■ WHAT TO WORK ON ■
Copy each of the following lines word for word, in the same order.

──────── INFORMATION PROVIDED ────────

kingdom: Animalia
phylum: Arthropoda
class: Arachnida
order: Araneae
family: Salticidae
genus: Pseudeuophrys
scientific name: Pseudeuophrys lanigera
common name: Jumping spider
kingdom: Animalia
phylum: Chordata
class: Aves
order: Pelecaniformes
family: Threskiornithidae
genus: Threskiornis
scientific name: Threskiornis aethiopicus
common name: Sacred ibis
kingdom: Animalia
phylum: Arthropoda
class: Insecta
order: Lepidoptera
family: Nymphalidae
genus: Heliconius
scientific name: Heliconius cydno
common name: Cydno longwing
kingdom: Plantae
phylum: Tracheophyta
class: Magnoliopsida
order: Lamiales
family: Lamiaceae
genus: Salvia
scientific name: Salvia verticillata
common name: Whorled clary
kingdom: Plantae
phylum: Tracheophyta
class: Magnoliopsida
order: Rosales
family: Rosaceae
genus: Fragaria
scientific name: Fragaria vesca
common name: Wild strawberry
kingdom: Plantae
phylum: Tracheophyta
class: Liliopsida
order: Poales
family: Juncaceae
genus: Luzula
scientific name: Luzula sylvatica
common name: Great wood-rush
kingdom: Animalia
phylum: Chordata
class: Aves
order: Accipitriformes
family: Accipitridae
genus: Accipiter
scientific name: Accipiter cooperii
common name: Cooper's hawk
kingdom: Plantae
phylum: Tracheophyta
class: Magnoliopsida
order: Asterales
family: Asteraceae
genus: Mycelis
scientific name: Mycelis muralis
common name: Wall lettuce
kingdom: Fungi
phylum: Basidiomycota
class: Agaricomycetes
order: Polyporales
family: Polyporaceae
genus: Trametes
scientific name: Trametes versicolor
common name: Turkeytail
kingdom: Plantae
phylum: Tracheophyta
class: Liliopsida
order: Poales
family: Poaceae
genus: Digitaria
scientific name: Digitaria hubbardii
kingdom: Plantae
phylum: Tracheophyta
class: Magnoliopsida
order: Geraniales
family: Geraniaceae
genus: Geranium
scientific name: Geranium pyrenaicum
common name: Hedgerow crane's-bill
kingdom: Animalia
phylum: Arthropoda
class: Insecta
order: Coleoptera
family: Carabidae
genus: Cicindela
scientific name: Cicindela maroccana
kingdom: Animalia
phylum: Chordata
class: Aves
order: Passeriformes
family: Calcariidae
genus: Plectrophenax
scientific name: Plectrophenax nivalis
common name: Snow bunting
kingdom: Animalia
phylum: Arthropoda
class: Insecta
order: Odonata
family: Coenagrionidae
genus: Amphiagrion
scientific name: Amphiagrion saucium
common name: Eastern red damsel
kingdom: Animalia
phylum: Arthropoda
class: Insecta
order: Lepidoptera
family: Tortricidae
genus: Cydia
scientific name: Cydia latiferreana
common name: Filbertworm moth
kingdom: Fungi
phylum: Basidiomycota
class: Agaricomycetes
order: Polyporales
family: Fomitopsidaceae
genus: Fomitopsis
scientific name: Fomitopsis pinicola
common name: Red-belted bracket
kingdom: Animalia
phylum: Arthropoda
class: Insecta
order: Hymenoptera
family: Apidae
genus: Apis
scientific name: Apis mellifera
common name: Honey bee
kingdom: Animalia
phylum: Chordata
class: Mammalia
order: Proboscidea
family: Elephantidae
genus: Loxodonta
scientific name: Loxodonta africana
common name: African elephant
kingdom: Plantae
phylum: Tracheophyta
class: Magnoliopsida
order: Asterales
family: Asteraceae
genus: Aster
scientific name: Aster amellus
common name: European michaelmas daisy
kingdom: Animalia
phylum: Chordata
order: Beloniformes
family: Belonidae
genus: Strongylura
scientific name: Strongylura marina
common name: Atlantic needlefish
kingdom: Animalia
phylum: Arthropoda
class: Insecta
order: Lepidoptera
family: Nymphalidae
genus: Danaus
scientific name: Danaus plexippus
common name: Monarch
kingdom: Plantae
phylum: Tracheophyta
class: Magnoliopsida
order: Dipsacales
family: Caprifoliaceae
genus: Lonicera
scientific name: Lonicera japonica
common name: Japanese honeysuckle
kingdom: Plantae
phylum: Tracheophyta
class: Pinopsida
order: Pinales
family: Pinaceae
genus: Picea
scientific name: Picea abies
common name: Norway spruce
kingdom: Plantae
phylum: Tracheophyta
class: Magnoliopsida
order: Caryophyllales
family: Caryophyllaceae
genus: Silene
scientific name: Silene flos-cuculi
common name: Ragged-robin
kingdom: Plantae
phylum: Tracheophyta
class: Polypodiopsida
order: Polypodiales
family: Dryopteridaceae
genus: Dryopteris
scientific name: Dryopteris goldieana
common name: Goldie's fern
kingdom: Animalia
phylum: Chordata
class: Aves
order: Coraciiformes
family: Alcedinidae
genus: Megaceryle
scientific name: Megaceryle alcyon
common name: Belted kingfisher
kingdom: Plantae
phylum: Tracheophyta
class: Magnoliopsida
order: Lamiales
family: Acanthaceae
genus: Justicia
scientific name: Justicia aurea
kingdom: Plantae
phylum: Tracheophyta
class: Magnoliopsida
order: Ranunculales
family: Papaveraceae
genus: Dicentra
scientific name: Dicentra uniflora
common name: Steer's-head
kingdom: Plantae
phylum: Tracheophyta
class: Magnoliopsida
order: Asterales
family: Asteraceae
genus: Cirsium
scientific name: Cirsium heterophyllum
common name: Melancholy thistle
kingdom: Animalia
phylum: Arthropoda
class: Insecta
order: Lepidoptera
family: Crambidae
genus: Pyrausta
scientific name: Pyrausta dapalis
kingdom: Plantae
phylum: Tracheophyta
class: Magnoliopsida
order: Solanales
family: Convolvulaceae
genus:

────────

■ RESULT BELOW ■
kingdom: Animalia
phylum: Arthropoda
class: Arachnida
order: Araneae
family: Salticidae
genus: Pseudeuophrys
scientific name: Pseudeuophrys lanigera
common name: Jumping spider
kingdom: Animalia
phylum: Chordata
class: Aves
order: Pelecaniformes
family: Threskiornithidae
genus: Threskiornis
scientific name: Threskiornis aethiopicus
common name: Sacred ibis
kingdom: Animalia
phylum: Arthropoda
class: Insecta
order: Lepidoptera
family: Nymphalidae
genus: Heliconius
scientific name: Heliconius cydno
common name: Cydno longwing
kingdom: Plantae
phylum: Tracheophyta
class: Magnoliopsida
order: Lamiales
family: Lamiaceae
genus: Salvia
scientific name: Salvia verticillata
common name: Whorled clary
kingdom: Plantae
phylum: Tracheophyta
class: Magnoliopsida
order: Rosales
family: Rosaceae
genus: Fragaria
scientific name: Fragaria vesca
common name: Wild strawberry
kingdom: Plantae
phylum: Tracheophyta
class: Liliopsida
order: Poales
family: Juncaceae
genus: Luzula
scientific name: Luzula sylvatica
common name: Great wood-rush
kingdom: Animalia
phylum: Chordata
class: Aves
order: Accipitriformes
family: Accipitridae
genus: Accipiter
scientific name: Accipiter cooperii
common name: Cooper's hawk
kingdom: Plantae
phylum: Tracheophyta
class: Magnoliopsida
order: Asterales
family: Asteraceae
genus: Mycelis
scientific name: Mycelis muralis
common name: Wall lettuce
kingdom: Fungi
phylum: Basidiomycota
class: Agaricomycetes
order: Polyporales
family: Polyporaceae
genus: Trametes
scientific name: Trametes versicolor
common name: Turkeytail
kingdom: Plantae
phylum: Tracheophyta
class: Liliopsida
order: Poales
family: Poaceae
genus: Digitaria
scientific name: Digitaria hubbardii
kingdom: Plantae
phylum: Tracheophyta
class: Magnoliopsida
order: Geraniales
family: Geraniaceae
genus: Geranium
scientific name: Geranium pyrenaicum
common name: Hedgerow crane's-bill
kingdom: Animalia
phylum: Arthropoda
class: Insecta
order: Coleoptera
family: Carabidae
genus: Cicindela
scientific name: Cicindela maroccana
kingdom: Animalia
phylum: Chordata
class: Aves
order: Passeriformes
family: Calcariidae
genus: Plectrophenax
scientific name: Plectrophenax nivalis
common name: Snow bunting
kingdom: Animalia
phylum: Arthropoda
class: Insecta
order: Odonata
family: Coenagrionidae
genus: Amphiagrion
scientific name: Amphiagrion saucium
common name: Eastern red damsel
kingdom: Animalia
phylum: Arthropoda
class: Insecta
order: Lepidoptera
family: Tortricidae
genus: Cydia
scientific name: Cydia latiferreana
common name: Filbertworm moth
kingdom: Fungi
phylum: Basidiomycota
class: Agaricomycetes
order: Polyporales
family: Fomitopsidaceae
genus: Fomitopsis
scientific name: Fomitopsis pinicola
common name: Red-belted bracket
kingdom: Animalia
phylum: Arthropoda
class: Insecta
order: Hymenoptera
family: Apidae
genus: Apis
scientific name: Apis mellifera
common name: Honey bee
kingdom: Animalia
phylum: Chordata
class: Mammalia
order: Proboscidea
family: Elephantidae
genus: Loxodonta
scientific name: Loxodonta africana
common name: African elephant
kingdom: Plantae
phylum: Tracheophyta
class: Magnoliopsida
order: Asterales
family: Asteraceae
genus: Aster
scientific name: Aster amellus
common name: European michaelmas daisy
kingdom: Animalia
phylum: Chordata
order: Beloniformes
family: Belonidae
genus: Strongylura
scientific name: Strongylura marina
common name: Atlantic needlefish
kingdom: Animalia
phylum: Arthropoda
class: Insecta
order: Lepidoptera
family: Nymphalidae
genus: Danaus
scientific name: Danaus plexippus
common name: Monarch
kingdom: Plantae
phylum: Tracheophyta
class: Magnoliopsida
order: Dipsacales
family: Caprifoliaceae
genus: Lonicera
scientific name: Lonicera japonica
common name: Japanese honeysuckle
kingdom: Plantae
phylum: Tracheophyta
class: Pinopsida
order: Pinales
family: Pinaceae
genus: Picea
scientific name: Picea abies
common name: Norway spruce
kingdom: Plantae
phylum: Tracheophyta
class: Magnoliopsida
order: Caryophyllales
family: Caryophyllaceae
genus: Silene
scientific name: Silene flos-cuculi
common name: Ragged-robin
kingdom: Plantae
phylum: Tracheophyta
class: Polypodiopsida
order: Polypodiales
family: Dryopteridaceae
genus: Dryopteris
scientific name: Dryopteris goldieana
common name: Goldie's fern
kingdom: Animalia
phylum: Chordata
class: Aves
order: Coraciiformes
family: Alcedinidae
genus: Megaceryle
scientific name: Megaceryle alcyon
common name: Belted kingfisher
kingdom: Plantae
phylum: Tracheophyta
class: Magnoliopsida
order: Lamiales
family: Acanthaceae
genus: Justicia
scientific name: Justicia aurea
kingdom: Plantae
phylum: Tracheophyta
class: Magnoliopsida
order: Ranunculales
family: Papaveraceae
genus: Dicentra
scientific name: Dicentra uniflora
common name: Steer's-head
kingdom: Plantae
phylum: Tracheophyta
class: Magnoliopsida
order: Asterales
family: Asteraceae
genus: Cirsium
scientific name: Cirsium heterophyllum
common name: Melancholy thistle
kingdom: Animalia
phylum: Arthropoda
class: Insecta
order: Lepidoptera
family: Crambidae
genus: Pyrausta
scientific name: Pyrausta dapalis
kingdom: Plantae
phylum: Tracheophyta
class: Magnoliopsida
order: Solanales
family: Convolvulaceae
genus:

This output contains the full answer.